-- EXCERPT PROVIDED --
──────────────────────────────

[gmx-developers] Posit-enablement of GROMACS

Mark Abraham mark.j.abraham at gmail.com
Wed Aug 1 16:12:05 CEST 2018


Hi,

On Tue, Jul 31, 2018, 20:30 Theodore Omtzigt <theo at stillwater-sc.com> wrote:

> On Tue, Jul 31, Mark Abraham wrote:
>
> One of our supercomputer center customers want to enable GROMACS with this
> > new number system, and I am looking for subject matter experts that we
> > should work with to enable GROMACS with the C++ posit arithmetic library
> > that has been developed for the posit-based hardware accelerators.
> >
>
> What advantage has that center identified?
>
> Memory and MPI communication bandwidth.
>

At scale, on CPU machines, GROMACS runs inside L1 cache, and is limited by
network latency of the messages sent (mostly a few KB each). So there's no
free win there.

Posits typically compete with IEEE floating point twice their size. So
> 32bit posits tend to beat 64bit doubles in terms of numerical accuracy.
>

GROMACS already makes extensive use of mixed precision - essentially all
computation is done in single and some aspects of reduction are in double.
So e.g. if a 16-bit posit could reduce cache pressure vs a 32-bit float,
then some simulation system that used to be L2 bound could become L1 bound.
That would only be a benefit on hardware that can handle operations on the
posit type natively.

Secondly, posits with their reproducibility create pure identity
> transformations when using forward/inverse transforms. We have FFT/iFFT
> kernels using16bit posits that beat 64bit double implementations in terms
> of numerical accuracy.

──────────────────────────────

-- DATASET SECTION --
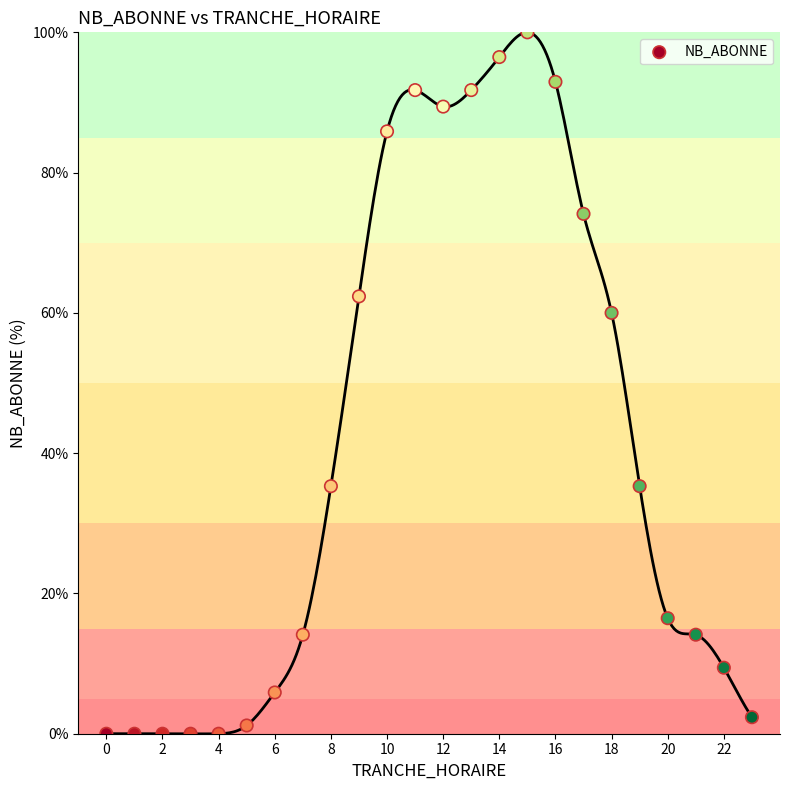

What Y value in the scatter plot is closest to 50?

60.0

──────────────────────────────

-- WHAT TO WORK ON --
(a) Answer these questions about the thread on posits in GROMACS:
(i) What advantage did the supercomputer center identify?
(ii) On CPU machines at scale, what limits GROMACS?
(iii) In what precision is essentially all GROMACS computation done?
(b) Print the part of the posit thread starting with "At scale, on" and going on through "are in double.".

-- ANSWERS PER TASK --
(a)
(i) Memory and MPI communication bandwidth.
(ii) The network latency of the messages sent, which are mostly a few KB each.
(iii) Single precision, with some aspects of reduction in double.

(b)
At scale, on CPU machines, GROMACS runs inside L1 cache, and is limited by
network latency of the messages sent (mostly a few KB each). So there's no
free win there.

Posits typically compete with IEEE floating point twice their size. So
> 32bit posits tend to beat 64bit doubles in terms of numerical accuracy.
>

GROMACS already makes extensive use of mixed precision - essentially all
computation is done in single and some aspects of reduction are in double.